AIM OF THE EXERCISE:
Set down every line of text in the listing below with no changes, and leave the pictures out.

MATERIAL FOR THE TASK:

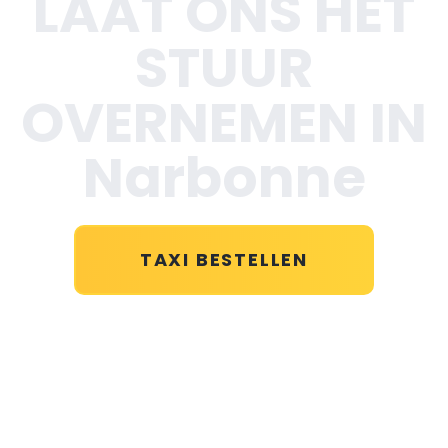
LAAT ONS HET
STUUR
OVERNEMEN IN
Narbonne
TAXI BESTELLEN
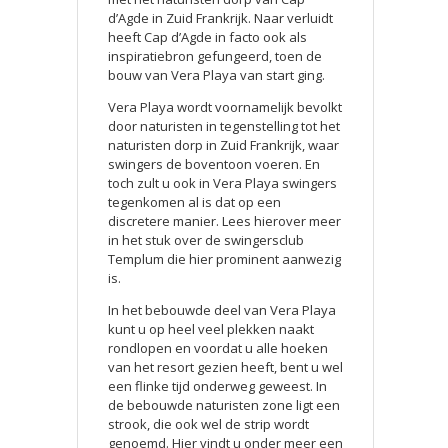
d’Agde in Zuid Frankrijk. Naar verluidt
heeft Cap d’Agde in facto ook als
inspiratiebron gefungeerd, toen de
bouw van Vera Playa van start ging.
Vera Playa wordt voornamelijk bevolkt
door naturisten in tegenstelling tot het
naturisten dorp in Zuid Frankrijk, waar
swingers de boventoon voeren. En
toch zult u ook in Vera Playa swingers
tegenkomen al is dat op een
discretere manier. Lees hierover meer
in het stuk over de swingersclub
Templum die hier prominent aanwezig
is.
In het bebouwde deel van Vera Playa
kunt u op heel veel plekken naakt
rondlopen en voordat u alle hoeken
van het resort gezien heeft, bent u wel
een flinke tijd onderweg geweest. In
de bebouwde naturisten zone ligt een
strook, die ook wel de strip wordt
genoemd. Hier vindt u onder meer een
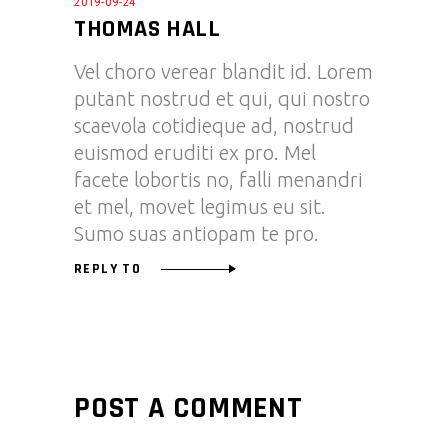
2019-09-24
THOMAS HALL
Vel choro verear blandit id. Lorem
putant nostrud et qui, qui nostro
scaevola cotidieque ad, nostrud
euismod eruditi ex pro. Mel
facete lobortis no, falli menandri
et mel, movet legimus eu sit.
Sumo suas antiopam te pro.
REPLY TO
POST A COMMENT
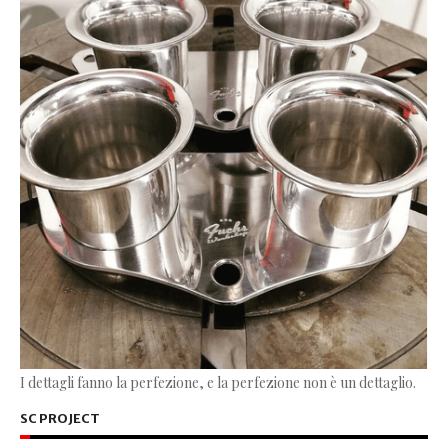
I dettagli fanno la perfezione, e la perfezione non è un dettaglio.
SC PROJECT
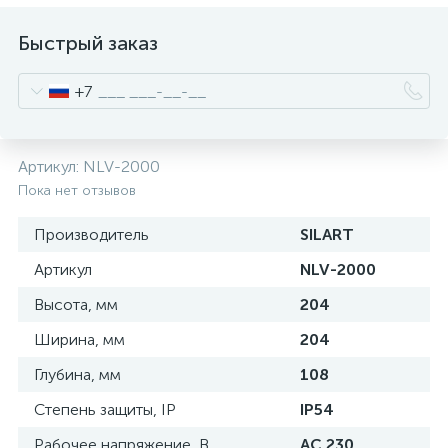
нные
Быстрый заказ
+7
Артикул:
NLV-2000
Пока нет отзывов
Производитель
SILART
Артикул
NLV-2000
Высота, мм
204
Ширина, мм
204
Глубина, мм
108
Степень защиты, IP
IP54
Рабочее напряжение, В
AC 230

EXERCISE RESULT:
LAAT ONS HET
STUUR
OVERNEMEN IN
Narbonne
TAXI BESTELLEN
d’Agde in Zuid Frankrijk. Naar verluidt
heeft Cap d’Agde in facto ook als
inspiratiebron gefungeerd, toen de
bouw van Vera Playa van start ging.
Vera Playa wordt voornamelijk bevolkt
door naturisten in tegenstelling tot het
naturisten dorp in Zuid Frankrijk, waar
swingers de boventoon voeren. En
toch zult u ook in Vera Playa swingers
tegenkomen al is dat op een
discretere manier. Lees hierover meer
in het stuk over de swingersclub
Templum die hier prominent aanwezig
is.
In het bebouwde deel van Vera Playa
kunt u op heel veel plekken naakt
rondlopen en voordat u alle hoeken
van het resort gezien heeft, bent u wel
een flinke tijd onderweg geweest. In
de bebouwde naturisten zone ligt een
strook, die ook wel de strip wordt
genoemd. Hier vindt u onder meer een
2019-09-24
THOMAS HALL
Vel choro verear blandit id. Lorem
putant nostrud et qui, qui nostro
scaevola cotidieque ad, nostrud
euismod eruditi ex pro. Mel
facete lobortis no, falli menandri
et mel, movet legimus eu sit.
Sumo suas antiopam te pro.
REPLY TO
POST A COMMENT
I dettagli fanno la perfezione, e la perfezione non è un dettaglio.
SC PROJECT
нные
Быстрый заказ
+7
Артикул:
NLV-2000
Пока нет отзывов
Производитель
SILART
Артикул
NLV-2000
Высота, мм
204
Ширина, мм
204
Глубина, мм
108
Степень защиты, IP
IP54
Рабочее напряжение, В
AC 230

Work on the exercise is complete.